In a small mountain town, about a 15 minute drive from Bansko, lies a beautiful village. In the village there is a house. In the house are the Entrepreneurial Babi (grannies). In their retirement, Baba Janna and Baba Elena share their stories of growing up in the not modern world. They want to pass on the traditions to the younger generations who are losing their heritage (and maybe their ability to drink copious amounts of rakia before lunch. And probably breakfast). They usually cater to a Bulgarian audience but if you have an awesome new best friend forever like Irina, then they are happy to entertain the tourist crowd. Well, they would be happy to share anyway but without a translator you might not know what was going on.
Christie looked as excited as a bug(fix) in a wormhole [surely you guys can do better than that?]. She championed the cause to the geek dudes. It was decided. Mostly because it was supposed to be raining all day and hiking was out.
So, on Sunday we squeezed the six of us into our ‘hire car’ (we’ve been here long enough that we have a transport fixer and don’t need to go through Hertz) and drove off into the sunset.
No, that didn’t happen. We drove off to a mountain village. It was late on a Sunday morning. We arrived at a house.
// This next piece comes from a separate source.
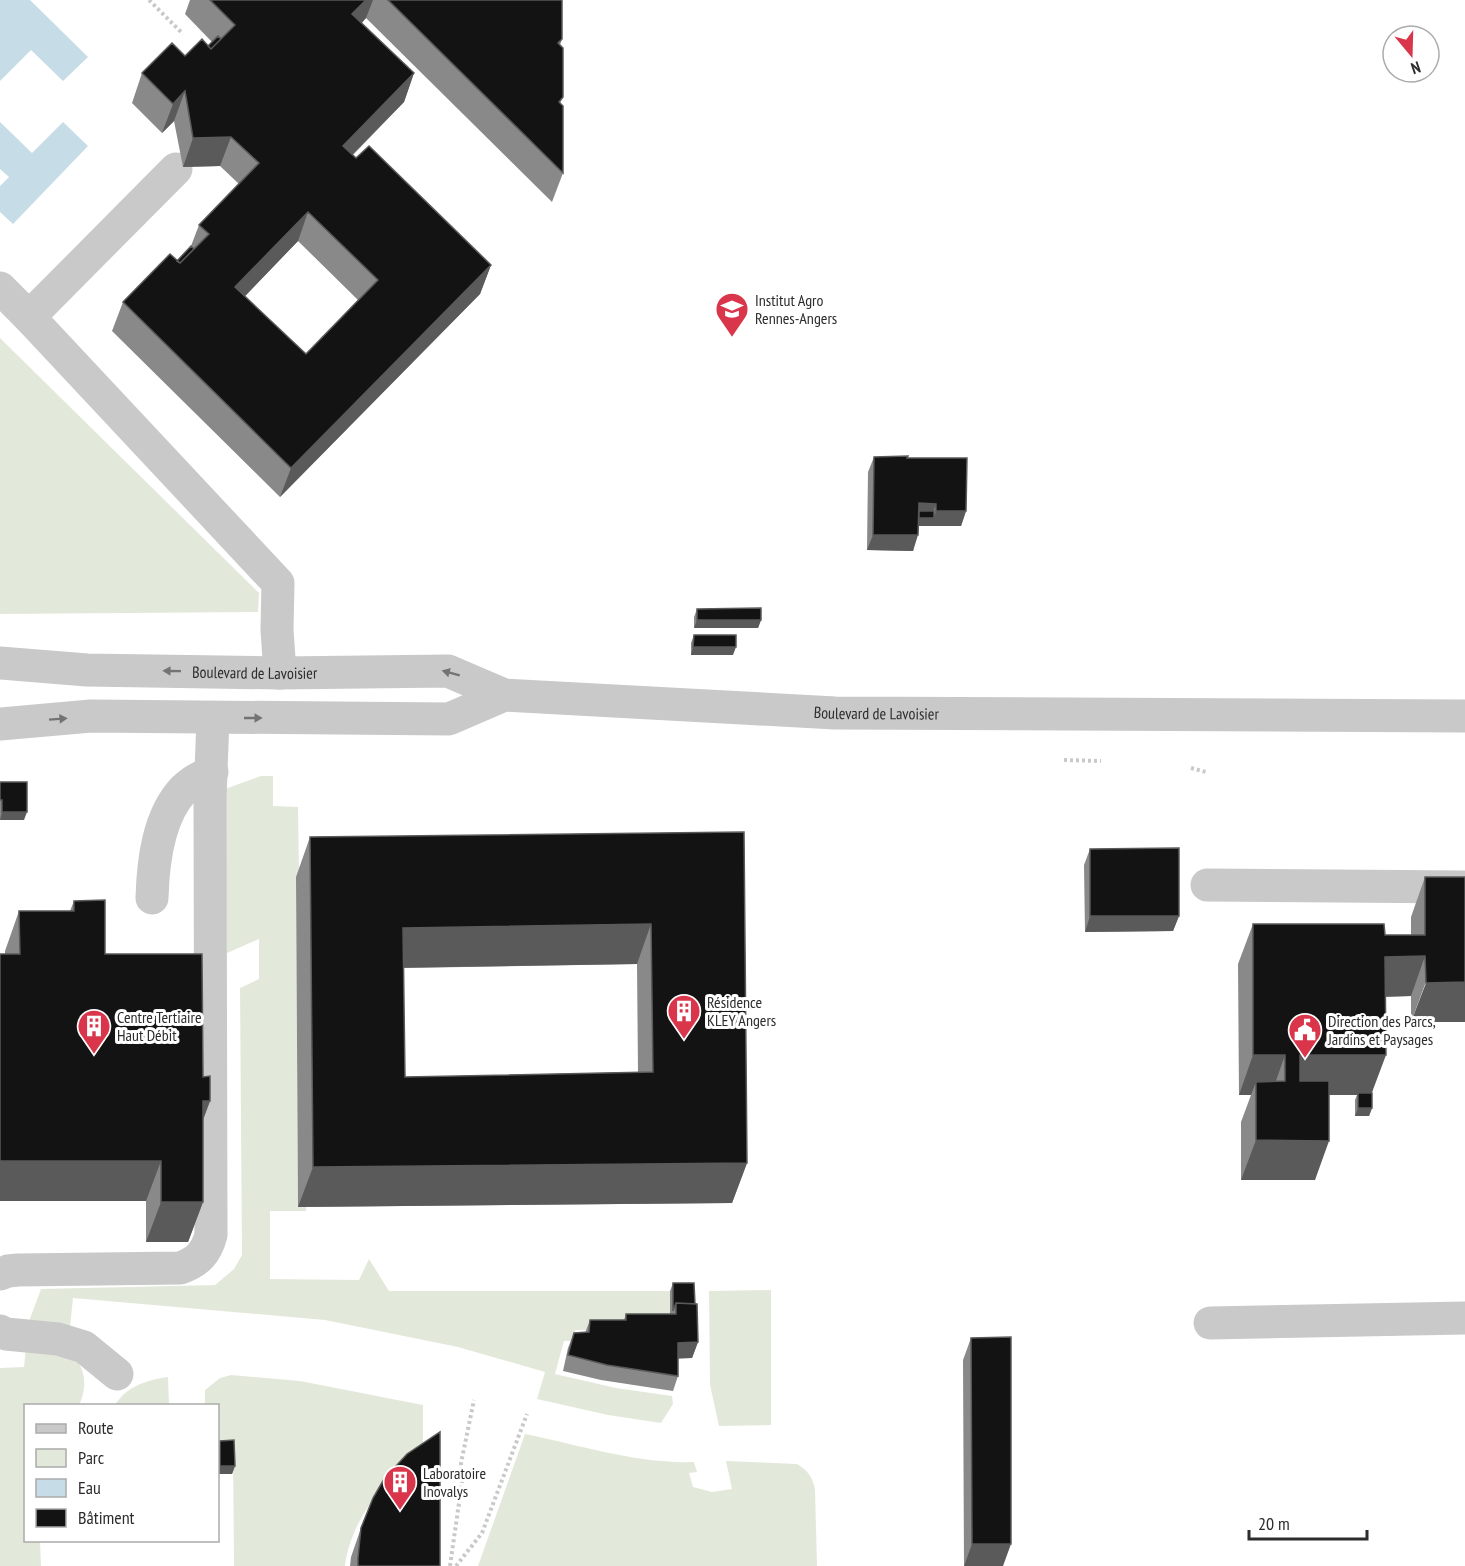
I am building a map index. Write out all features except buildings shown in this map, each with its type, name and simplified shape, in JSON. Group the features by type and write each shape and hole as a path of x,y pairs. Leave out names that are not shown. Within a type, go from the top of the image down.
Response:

Out of the house shuffled the Babi wearing traditional Bulgarian clothing, red slippers and big smiles. They greeted us with flowers for our hair. Right for the marrieds, left for the singles.
They took us inside. We toasted our arrival with a jug of Rakia (I’m pretty sure Baba Janna can drink us all under the table). We were led to a room with a low ceiling and a weaving loom. The walls were decked with bright red waistcoats. It didn’t take long before we were decked out in traditional garb.
Girls first - first a white underdress. Then a red overdress. Then an apron. Then a headscarf. Sweet.
Boys next. Shirts, waistcoats and hats. And guns. Basics.